When you're dialing up that person to care for the kiddie-o whilst you and your spouse are out and about on the town for an evening this Holiday Season, there's a few crucial points to consider. I won't be presumptuous and explore the requisite good characteristics, but I do know about the points to avoid. (I've watched the movies about these things!) A warning light should be going off if you even see one of them! Here's the twelve signs you picked the wrong babysitter... heh, heh, heh...

12.) S/he brings Emmanuel Lewis wearing an identical outfit.

11.) You *thought* you called Bob, but Bill shows up.

10.) By the time you get home, your daughter is a certified Amway rep.

9.) Not only are the Oreos gone, s/he also used the last of your heroin.

8.) S/he carries the baby by sinking her/his teeth into the scruff of its neck.

7.) His/her references include a pardon from the governor.

6.) Scabs around the swastika scar on her/his forehead look like they might be infectious.

5.) When you return, the kids are gone and Mrs. Brubaker has gained 200 lbs.

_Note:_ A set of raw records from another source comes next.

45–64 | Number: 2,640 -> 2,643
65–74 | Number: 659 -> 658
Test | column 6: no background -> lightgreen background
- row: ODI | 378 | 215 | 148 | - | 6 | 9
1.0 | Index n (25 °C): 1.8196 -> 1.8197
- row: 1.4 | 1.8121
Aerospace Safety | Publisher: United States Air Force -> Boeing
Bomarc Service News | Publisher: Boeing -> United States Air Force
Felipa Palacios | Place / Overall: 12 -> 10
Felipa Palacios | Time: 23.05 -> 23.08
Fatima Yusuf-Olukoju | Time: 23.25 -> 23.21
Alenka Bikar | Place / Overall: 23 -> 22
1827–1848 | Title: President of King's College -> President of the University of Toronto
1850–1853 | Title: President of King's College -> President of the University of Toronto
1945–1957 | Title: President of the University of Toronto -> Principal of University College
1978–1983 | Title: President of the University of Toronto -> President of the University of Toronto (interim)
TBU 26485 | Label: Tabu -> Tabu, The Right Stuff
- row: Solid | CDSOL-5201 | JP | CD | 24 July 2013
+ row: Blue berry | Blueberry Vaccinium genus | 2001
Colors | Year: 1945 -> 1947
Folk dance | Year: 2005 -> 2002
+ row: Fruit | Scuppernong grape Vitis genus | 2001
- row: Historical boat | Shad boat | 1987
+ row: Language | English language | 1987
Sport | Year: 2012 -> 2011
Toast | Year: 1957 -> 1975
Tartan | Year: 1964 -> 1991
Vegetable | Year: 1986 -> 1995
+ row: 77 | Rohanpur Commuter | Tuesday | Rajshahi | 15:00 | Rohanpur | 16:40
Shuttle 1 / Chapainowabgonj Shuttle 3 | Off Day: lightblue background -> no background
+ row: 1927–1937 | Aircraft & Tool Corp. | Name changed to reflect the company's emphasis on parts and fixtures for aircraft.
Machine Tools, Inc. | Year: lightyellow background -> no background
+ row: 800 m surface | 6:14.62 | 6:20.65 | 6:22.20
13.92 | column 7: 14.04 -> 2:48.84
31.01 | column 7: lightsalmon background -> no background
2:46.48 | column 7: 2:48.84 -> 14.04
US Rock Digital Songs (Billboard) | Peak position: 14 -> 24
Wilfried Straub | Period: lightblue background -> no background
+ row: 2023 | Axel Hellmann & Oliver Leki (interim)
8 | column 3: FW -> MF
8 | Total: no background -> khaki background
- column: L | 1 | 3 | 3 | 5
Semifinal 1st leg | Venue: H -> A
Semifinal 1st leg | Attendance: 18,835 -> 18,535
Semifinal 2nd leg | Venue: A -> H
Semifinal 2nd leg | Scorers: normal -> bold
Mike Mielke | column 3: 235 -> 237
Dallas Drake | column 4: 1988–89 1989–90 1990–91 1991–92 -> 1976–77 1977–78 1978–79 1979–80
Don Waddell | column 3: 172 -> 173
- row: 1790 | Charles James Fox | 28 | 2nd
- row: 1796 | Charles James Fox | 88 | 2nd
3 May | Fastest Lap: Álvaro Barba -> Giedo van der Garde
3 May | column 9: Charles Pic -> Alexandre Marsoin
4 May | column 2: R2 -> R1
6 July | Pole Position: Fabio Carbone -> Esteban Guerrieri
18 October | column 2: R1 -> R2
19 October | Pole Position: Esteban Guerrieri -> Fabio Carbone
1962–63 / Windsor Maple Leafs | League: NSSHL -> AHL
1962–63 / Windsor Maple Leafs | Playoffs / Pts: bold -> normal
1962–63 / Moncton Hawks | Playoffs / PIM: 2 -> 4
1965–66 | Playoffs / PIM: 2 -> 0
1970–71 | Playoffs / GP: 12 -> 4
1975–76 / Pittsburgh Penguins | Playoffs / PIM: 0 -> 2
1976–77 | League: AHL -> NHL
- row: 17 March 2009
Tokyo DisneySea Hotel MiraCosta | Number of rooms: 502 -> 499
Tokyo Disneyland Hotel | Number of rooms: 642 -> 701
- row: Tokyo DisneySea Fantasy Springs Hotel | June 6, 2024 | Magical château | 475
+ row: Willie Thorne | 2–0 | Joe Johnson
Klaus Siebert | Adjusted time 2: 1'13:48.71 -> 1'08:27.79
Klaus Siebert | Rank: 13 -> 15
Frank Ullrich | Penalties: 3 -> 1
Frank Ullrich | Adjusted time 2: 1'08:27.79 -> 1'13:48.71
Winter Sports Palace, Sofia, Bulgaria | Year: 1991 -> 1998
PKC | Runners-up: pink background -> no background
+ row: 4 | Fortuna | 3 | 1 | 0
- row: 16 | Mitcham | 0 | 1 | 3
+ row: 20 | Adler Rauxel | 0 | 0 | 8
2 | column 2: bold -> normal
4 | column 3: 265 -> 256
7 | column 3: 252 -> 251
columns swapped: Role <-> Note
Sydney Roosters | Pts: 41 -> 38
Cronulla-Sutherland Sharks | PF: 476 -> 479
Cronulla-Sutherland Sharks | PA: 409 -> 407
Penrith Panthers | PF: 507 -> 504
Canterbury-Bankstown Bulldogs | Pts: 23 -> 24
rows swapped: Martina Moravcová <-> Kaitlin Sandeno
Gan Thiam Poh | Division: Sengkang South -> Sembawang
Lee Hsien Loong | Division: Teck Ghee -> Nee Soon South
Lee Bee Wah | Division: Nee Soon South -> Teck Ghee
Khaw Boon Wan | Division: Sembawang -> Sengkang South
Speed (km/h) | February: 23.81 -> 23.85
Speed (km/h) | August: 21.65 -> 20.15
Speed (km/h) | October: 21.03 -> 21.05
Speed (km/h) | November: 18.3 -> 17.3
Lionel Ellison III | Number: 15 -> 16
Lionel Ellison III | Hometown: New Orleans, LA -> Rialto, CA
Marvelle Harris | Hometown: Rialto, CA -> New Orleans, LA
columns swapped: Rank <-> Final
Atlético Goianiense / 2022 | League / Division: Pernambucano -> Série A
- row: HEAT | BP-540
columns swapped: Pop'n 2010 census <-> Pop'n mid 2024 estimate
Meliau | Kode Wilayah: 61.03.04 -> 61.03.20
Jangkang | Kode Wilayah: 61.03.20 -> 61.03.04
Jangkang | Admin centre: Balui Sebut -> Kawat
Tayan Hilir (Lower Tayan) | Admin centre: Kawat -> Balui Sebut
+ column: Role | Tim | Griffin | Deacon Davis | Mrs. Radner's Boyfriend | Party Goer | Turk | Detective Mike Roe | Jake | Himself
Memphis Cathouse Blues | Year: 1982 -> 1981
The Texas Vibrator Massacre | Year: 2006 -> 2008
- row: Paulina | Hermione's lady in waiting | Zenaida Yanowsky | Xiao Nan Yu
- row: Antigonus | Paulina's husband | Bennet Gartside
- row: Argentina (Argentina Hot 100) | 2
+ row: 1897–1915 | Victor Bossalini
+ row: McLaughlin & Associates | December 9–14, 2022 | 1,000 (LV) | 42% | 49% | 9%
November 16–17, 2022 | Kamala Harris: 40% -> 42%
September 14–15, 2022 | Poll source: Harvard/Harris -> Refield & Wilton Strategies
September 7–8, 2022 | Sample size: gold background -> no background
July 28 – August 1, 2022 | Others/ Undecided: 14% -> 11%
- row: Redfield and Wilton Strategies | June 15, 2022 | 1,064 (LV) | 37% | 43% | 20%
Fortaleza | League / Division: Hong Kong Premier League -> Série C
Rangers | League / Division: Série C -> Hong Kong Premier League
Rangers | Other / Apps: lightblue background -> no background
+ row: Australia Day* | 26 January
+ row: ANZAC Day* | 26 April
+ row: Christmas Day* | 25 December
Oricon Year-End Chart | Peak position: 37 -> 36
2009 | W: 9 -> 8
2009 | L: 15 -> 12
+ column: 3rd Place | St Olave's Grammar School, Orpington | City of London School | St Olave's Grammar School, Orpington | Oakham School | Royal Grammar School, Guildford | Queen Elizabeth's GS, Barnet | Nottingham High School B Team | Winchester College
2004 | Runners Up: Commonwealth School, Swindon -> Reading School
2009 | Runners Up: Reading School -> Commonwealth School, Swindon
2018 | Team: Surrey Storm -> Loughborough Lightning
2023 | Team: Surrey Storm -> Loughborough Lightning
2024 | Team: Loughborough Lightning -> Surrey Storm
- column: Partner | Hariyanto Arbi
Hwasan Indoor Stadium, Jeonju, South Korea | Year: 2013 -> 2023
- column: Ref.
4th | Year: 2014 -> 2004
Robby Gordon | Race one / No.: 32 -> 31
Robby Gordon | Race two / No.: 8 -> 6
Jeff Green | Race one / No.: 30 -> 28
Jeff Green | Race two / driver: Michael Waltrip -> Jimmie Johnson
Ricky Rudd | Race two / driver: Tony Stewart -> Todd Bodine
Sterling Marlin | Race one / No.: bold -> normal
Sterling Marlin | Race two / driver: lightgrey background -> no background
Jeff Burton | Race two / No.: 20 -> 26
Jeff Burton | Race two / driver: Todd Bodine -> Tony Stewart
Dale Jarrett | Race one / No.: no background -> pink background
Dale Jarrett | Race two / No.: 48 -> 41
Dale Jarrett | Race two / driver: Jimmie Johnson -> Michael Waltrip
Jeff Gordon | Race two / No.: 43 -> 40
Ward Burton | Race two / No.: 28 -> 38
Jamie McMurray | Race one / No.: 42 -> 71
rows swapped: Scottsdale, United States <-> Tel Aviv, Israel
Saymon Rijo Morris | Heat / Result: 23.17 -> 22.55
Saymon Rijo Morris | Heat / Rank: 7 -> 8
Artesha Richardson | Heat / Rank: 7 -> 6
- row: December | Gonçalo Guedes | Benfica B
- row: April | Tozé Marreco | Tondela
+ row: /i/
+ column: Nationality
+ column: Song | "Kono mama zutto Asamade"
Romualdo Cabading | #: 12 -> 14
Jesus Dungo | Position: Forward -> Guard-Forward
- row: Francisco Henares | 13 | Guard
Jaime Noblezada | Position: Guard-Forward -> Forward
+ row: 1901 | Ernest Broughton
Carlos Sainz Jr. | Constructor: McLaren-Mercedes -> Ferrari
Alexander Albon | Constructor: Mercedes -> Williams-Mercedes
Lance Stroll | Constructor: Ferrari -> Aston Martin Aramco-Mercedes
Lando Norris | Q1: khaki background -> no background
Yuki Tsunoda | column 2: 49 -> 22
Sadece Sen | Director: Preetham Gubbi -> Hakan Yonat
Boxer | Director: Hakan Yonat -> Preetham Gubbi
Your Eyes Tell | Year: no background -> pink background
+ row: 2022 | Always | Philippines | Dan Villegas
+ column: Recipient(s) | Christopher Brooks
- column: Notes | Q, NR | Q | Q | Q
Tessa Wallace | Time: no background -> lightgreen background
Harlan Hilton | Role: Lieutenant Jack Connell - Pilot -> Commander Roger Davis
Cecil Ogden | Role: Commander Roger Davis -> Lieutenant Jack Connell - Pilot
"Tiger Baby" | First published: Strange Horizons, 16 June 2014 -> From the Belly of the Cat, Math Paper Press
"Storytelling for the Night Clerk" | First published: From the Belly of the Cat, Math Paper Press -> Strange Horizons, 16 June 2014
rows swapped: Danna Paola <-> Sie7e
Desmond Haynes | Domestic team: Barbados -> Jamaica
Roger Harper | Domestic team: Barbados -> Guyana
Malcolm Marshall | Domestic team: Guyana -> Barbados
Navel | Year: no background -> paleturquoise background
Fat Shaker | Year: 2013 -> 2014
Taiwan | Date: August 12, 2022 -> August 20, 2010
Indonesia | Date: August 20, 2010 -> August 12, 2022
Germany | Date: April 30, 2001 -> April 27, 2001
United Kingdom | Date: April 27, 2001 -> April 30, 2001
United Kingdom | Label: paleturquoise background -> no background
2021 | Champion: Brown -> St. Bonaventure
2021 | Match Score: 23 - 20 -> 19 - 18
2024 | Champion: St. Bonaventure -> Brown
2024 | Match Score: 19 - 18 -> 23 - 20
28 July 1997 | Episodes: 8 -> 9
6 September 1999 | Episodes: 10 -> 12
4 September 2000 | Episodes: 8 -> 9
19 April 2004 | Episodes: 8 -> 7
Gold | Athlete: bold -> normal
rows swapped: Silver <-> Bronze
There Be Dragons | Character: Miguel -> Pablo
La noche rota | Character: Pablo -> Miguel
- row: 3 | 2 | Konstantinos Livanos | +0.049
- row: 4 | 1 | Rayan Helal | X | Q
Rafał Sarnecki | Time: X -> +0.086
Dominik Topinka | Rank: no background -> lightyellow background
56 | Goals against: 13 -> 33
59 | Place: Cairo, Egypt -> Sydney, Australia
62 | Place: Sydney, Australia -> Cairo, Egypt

4.) As you're leaving, s/he asks if you know the country code for Iceland.

3.) S/he's wearing more black than Johnny Cash and Richard Lewis combined.

2.) S/he ssks for payment in advance to put a deposit on a keg.

1.) S/he offers to throw in a circumcision for an extra 10 bucks.



Just Inquisitive.

Don't like contests? Rather ask a stupid question? Something like, "Why are there interstates in Hawaii?" Or even, "Do vegetarians eat animal crackers?" There's also the oh so important, "Where did you park my car?" Fine. You can do this and more at Stupid Quest. Just remember: ask a stupid question and you'll get a stupid answer.
Visit StupidQuest for some real gems and a laugh.